By Joseph Roukoz
The Edge Group, the UAE defence technology group that regroups most of the Emirates players involved in high-tech and military production, unveiled at the Dubai Airshow two more members of its QX family of UAVs, the previous having been shown for the first time at IDEX last February.
With QX numbering from 1 to 4 shown at the Abu Dhabi exhibition, it was the turn of QX-5 and QX-6 to be unveiled in Dubai.
The QX-5 architecture is partly similar to that of the QX-4 loitering munition, but the drone is much bigger and is aimed at ISR (Intelligence, Surveillance, Reconnaissance) missions.

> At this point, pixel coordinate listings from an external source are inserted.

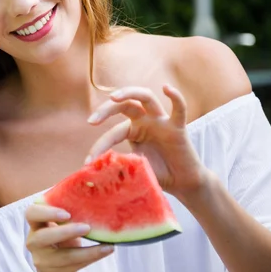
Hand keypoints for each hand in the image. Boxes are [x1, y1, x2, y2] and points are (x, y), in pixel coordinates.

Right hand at [25, 204, 114, 271]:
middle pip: (43, 237)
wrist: (58, 261)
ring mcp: (41, 259)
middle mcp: (34, 241)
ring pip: (62, 257)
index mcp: (36, 223)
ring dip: (86, 251)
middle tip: (87, 227)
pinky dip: (91, 258)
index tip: (66, 213)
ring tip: (107, 245)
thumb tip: (93, 182)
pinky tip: (106, 250)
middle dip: (65, 232)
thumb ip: (69, 208)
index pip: (31, 213)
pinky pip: (72, 267)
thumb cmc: (62, 233)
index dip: (46, 212)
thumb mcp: (62, 222)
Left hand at [86, 85, 209, 198]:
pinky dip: (175, 97)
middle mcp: (145, 121)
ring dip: (129, 93)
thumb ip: (120, 166)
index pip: (113, 132)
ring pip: (146, 97)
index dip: (100, 146)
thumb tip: (96, 172)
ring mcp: (161, 121)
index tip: (88, 162)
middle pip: (125, 105)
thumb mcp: (134, 169)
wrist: (182, 183)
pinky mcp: (178, 127)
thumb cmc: (158, 173)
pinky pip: (179, 108)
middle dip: (106, 109)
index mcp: (133, 130)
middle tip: (92, 121)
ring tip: (114, 97)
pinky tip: (166, 88)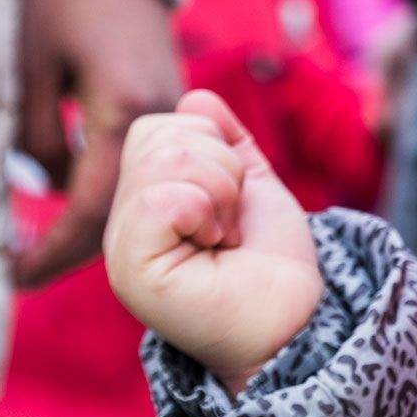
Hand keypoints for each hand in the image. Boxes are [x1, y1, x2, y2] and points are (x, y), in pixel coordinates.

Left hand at [16, 0, 182, 284]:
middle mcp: (161, 120)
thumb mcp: (28, 68)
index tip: (14, 277)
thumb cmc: (60, 0)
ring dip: (92, 222)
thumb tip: (42, 189)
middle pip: (126, 208)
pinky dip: (107, 191)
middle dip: (74, 248)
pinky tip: (66, 197)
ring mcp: (172, 114)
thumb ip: (34, 136)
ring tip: (38, 243)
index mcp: (127, 110)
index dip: (53, 249)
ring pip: (136, 190)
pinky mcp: (168, 107)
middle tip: (21, 270)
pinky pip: (142, 166)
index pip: (94, 205)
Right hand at [104, 91, 322, 395]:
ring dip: (223, 192)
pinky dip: (209, 212)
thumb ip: (227, 140)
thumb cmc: (271, 260)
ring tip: (225, 235)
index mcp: (144, 197)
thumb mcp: (253, 185)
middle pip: (160, 134)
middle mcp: (122, 219)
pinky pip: (164, 197)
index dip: (216, 150)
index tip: (232, 202)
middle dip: (222, 168)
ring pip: (168, 159)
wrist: (295, 317)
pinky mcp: (130, 268)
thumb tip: (196, 98)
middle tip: (230, 221)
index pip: (159, 124)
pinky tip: (216, 247)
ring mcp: (120, 244)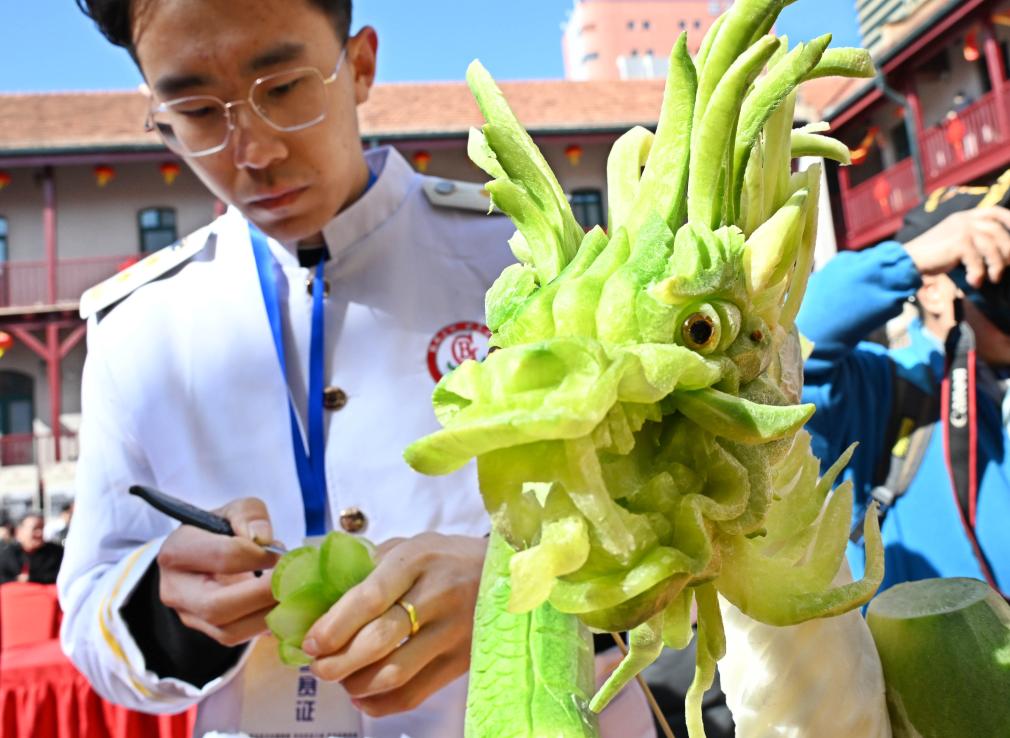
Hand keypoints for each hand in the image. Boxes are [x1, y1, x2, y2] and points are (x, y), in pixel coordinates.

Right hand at [157, 497, 278, 646]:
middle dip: (262, 594)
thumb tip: (263, 538)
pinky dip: (265, 626)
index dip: (258, 555)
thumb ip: (249, 515)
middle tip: (293, 581)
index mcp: (177, 551)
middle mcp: (175, 590)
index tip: (280, 551)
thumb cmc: (221, 530)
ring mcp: (189, 616)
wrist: (205, 555)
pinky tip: (284, 608)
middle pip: (218, 605)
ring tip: (292, 594)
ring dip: (268, 614)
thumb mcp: (235, 511)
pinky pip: (238, 638)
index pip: (224, 557)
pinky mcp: (208, 632)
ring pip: (228, 631)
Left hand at [302, 532, 486, 716]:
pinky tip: (363, 695)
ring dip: (356, 683)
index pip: (370, 597)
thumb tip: (321, 599)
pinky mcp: (462, 661)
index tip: (311, 642)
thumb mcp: (411, 546)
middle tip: (319, 666)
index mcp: (417, 560)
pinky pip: (415, 693)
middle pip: (379, 640)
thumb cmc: (446, 558)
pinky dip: (380, 703)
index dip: (335, 625)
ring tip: (341, 679)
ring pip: (395, 673)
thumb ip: (370, 567)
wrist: (507, 574)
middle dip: (339, 661)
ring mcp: (453, 632)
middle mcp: (438, 596)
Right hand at [903, 206, 1009, 286]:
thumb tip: (1000, 253)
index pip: (994, 211)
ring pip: (992, 247)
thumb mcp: (953, 241)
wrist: (907, 260)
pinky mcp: (958, 243)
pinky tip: (974, 283)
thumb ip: (972, 239)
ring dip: (996, 265)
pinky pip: (978, 260)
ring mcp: (962, 230)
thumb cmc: (931, 256)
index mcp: (964, 216)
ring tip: (994, 279)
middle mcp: (964, 219)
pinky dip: (978, 274)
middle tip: (1005, 266)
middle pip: (998, 231)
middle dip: (1007, 250)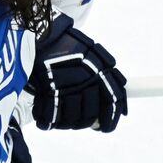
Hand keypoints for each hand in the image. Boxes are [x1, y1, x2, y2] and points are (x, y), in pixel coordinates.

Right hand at [27, 15, 127, 131]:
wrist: (40, 34)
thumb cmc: (66, 45)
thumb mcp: (93, 55)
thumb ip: (108, 78)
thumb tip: (122, 108)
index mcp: (102, 70)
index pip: (113, 101)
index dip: (110, 119)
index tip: (104, 128)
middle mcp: (88, 79)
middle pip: (90, 113)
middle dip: (84, 122)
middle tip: (77, 123)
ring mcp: (68, 85)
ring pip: (72, 117)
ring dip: (66, 123)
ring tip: (58, 119)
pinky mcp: (49, 89)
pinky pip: (52, 115)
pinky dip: (48, 121)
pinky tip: (44, 120)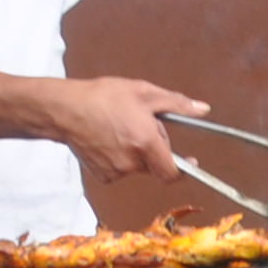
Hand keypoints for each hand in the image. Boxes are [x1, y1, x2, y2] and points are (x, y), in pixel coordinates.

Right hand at [47, 75, 206, 184]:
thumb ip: (176, 103)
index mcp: (146, 143)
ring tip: (120, 128)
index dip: (184, 169)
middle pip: (155, 165)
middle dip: (154, 149)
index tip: (191, 162)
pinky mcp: (102, 175)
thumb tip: (203, 109)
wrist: (64, 109)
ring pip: (137, 166)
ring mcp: (115, 171)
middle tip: (142, 126)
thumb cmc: (103, 97)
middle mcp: (132, 162)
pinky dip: (119, 157)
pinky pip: (120, 169)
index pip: (173, 172)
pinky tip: (107, 139)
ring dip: (136, 152)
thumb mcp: (143, 92)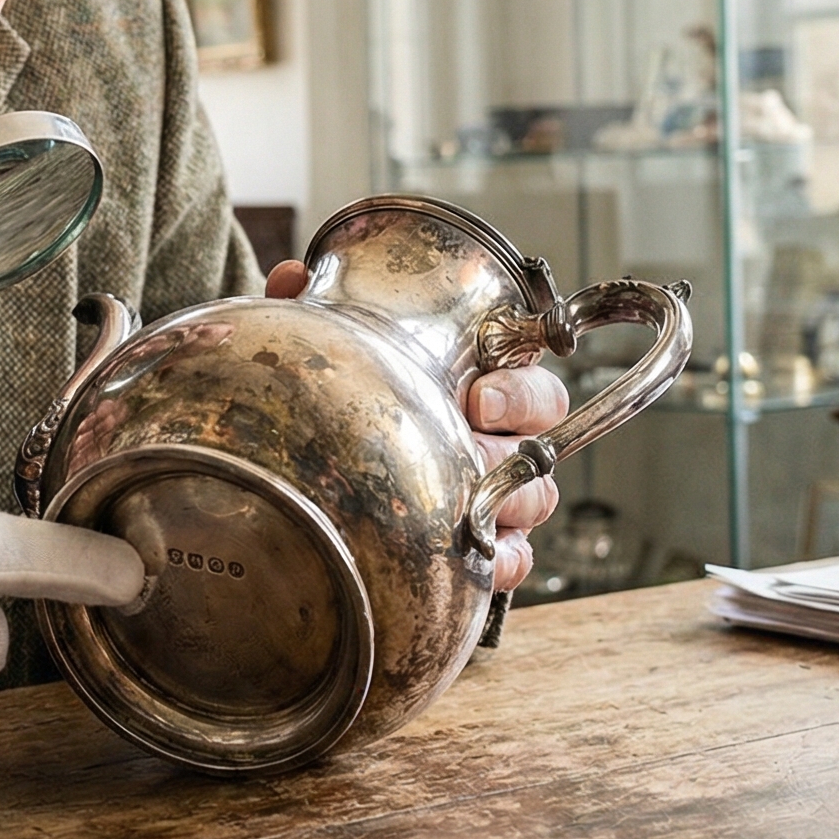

A fixed wing aircraft with central fuselage and twin booms, each with an inverted-V tail, the QX-5 has a hybrid powerplant.
The main propulsion is provided by a fuel-injected piston engine located at the rear of the short fuselage, which drives a two-blade propeller, the optronic package being at the front of the fuselage, which allows bringing the centre of gravity at the wing level. The engine drives a starter/generator that ensures the power needed by the four electric motors driving the four rotors, which are located at the front and rear of each boom, and ensure vertical take-off and landing. When in horizontal flight the QX-5 relies on the combustion engine and the pushing propeller, aerodynamic flight being obviously much less power-hungry and allowing a 15,000 feet operational ceiling. The QX-5 is fitted with an advanced autopilot and a data link that allows it to operate at 100 km from the ground control station. The QX-5 is proposed for military missions, as well as for border control and surveillance. The new drone is under development by ADASI, part of the Edge Group, the company planning the first flight of the prototype in the coming months.
The QX-6 is a much bigger aircraft, meant for cargo transport in a wholly autonomous manner. It has a massive fuselage with four short wings, two at the front and two at the rear, carrying each one three-blade rotor. Not many details were provided on propulsion, but the combustion engine should be used as power generator for the four electric motors that drive the rotors. A cargo bay is located under the fuselage, a pod allowing automatic delivery of the payload, both on land or at sea, the QX-6 being designed also for operating on seagoing vessels, as well of course as on land, especially in hard to access locations or in dangerous situations. The maximum take-off weight is 500 kg, for a 150 kg payload; as an example, considering that a loaded 30-round 5.56 mm magazine weighs short of 0.5 kg, one rotation of QX-6 could bring in up to 300 magazines to a unit which is low on ammunition. The QX-6 is fitted with an on-board video for monitoring the operation, but EDR On-Line understood that ADASI aims at full autonomy. The QX-6 has a 100 km range and an endurance that varies from 1 to 4 hours, depending on payload, operational ceiling being 10,000 feet.